Par un hasard du calendrier, deux jours après la commémoration de la première réunion du Conseil National de la Résistance, nous célébrons un événement bien plus récent : le 29 mai 2005, la mise en échec du Traité constitutionnel européen, symbole de « l’Europe libérale » et l’affirmation de la volonté d’agir ensemble pour l’émergence d’une « Europe sociale ». Le fait que le fruit de cette victoire ait pu être confisqué est un échec politique, non la fin de l’Histoire. Restent une expérience exemplaire de démocratie citoyenne et d’une mobilisation solidaire au-delà des frontières ; une volonté irrépressible de conquête sociales, écologiques et éthiques ; et aussi la conscience d’une communauté de destin de toute l’humanité, sans laquelle une « autre Europe » n’aurait de « refondée » que le nom.

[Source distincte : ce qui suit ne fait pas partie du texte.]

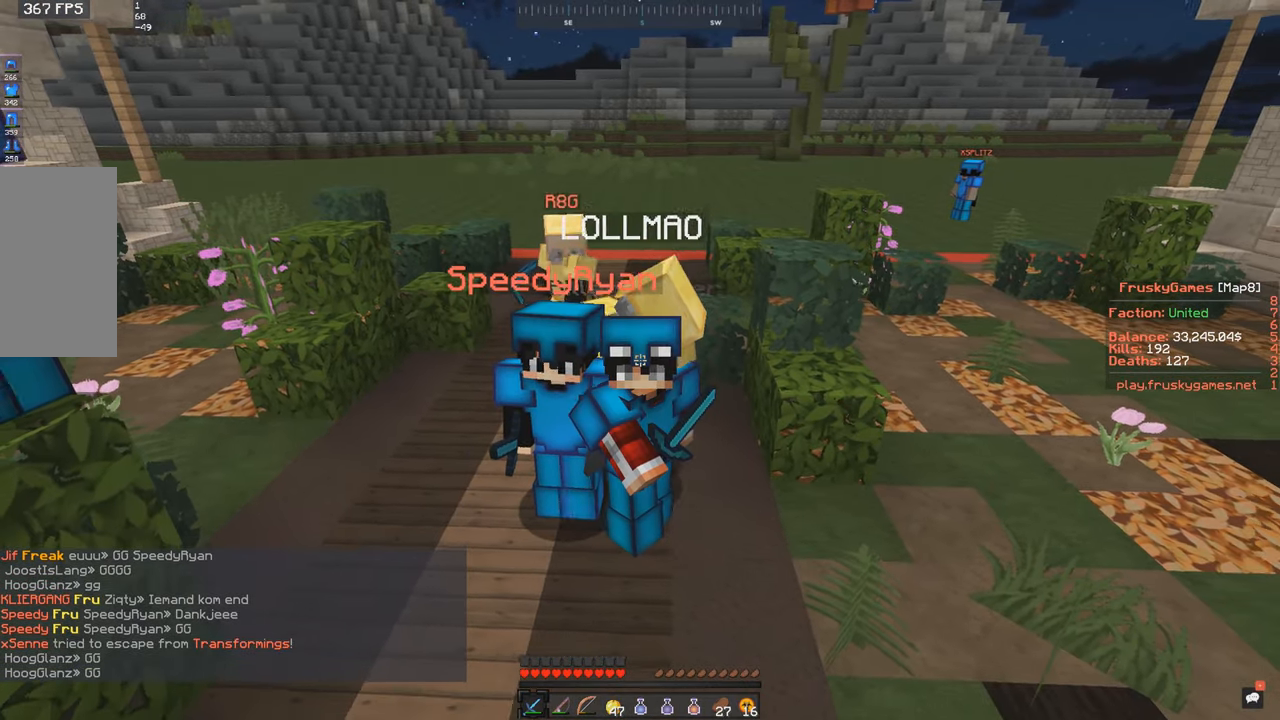
{"keys": [], "mouse": [], "events": [[200, "a", "up"], [350, "w", "up"]]}
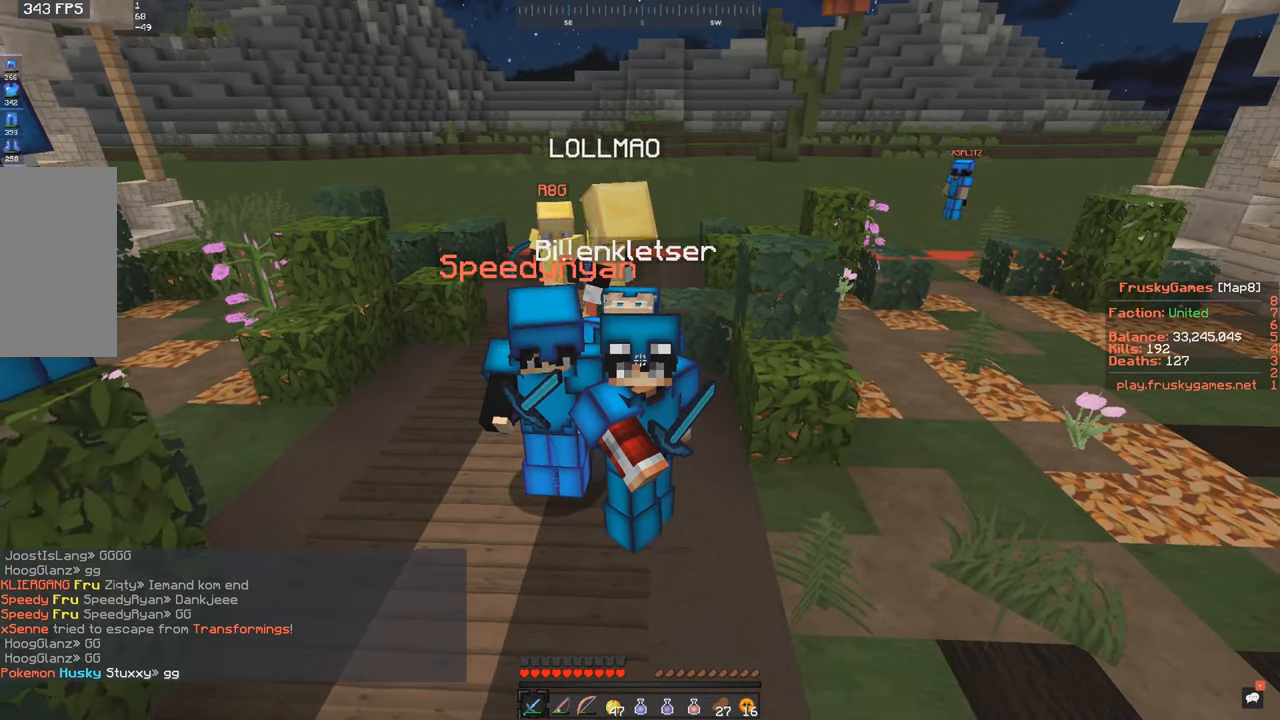
{"keys": [], "mouse": [], "events": []}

Depuis, les choix politiques néolibéraux se sont renforcés avec des mutations au sein même du capital avec une valeur actionnariale prenant le dessus sur la valeur ajoutée. La recherche insoutenable des taux de profit à deux chiffres pèse de tout son poids sur le développement humain, social, économique et précipite la planète dans une crise écologique sans précédent. Le Covid-19 fait apparaître aux yeux du plus grand nombre de grandes faiblesses systémiques, notamment dans le domaine de la santé, de la protection des populations, des services publics comme de la production nationale.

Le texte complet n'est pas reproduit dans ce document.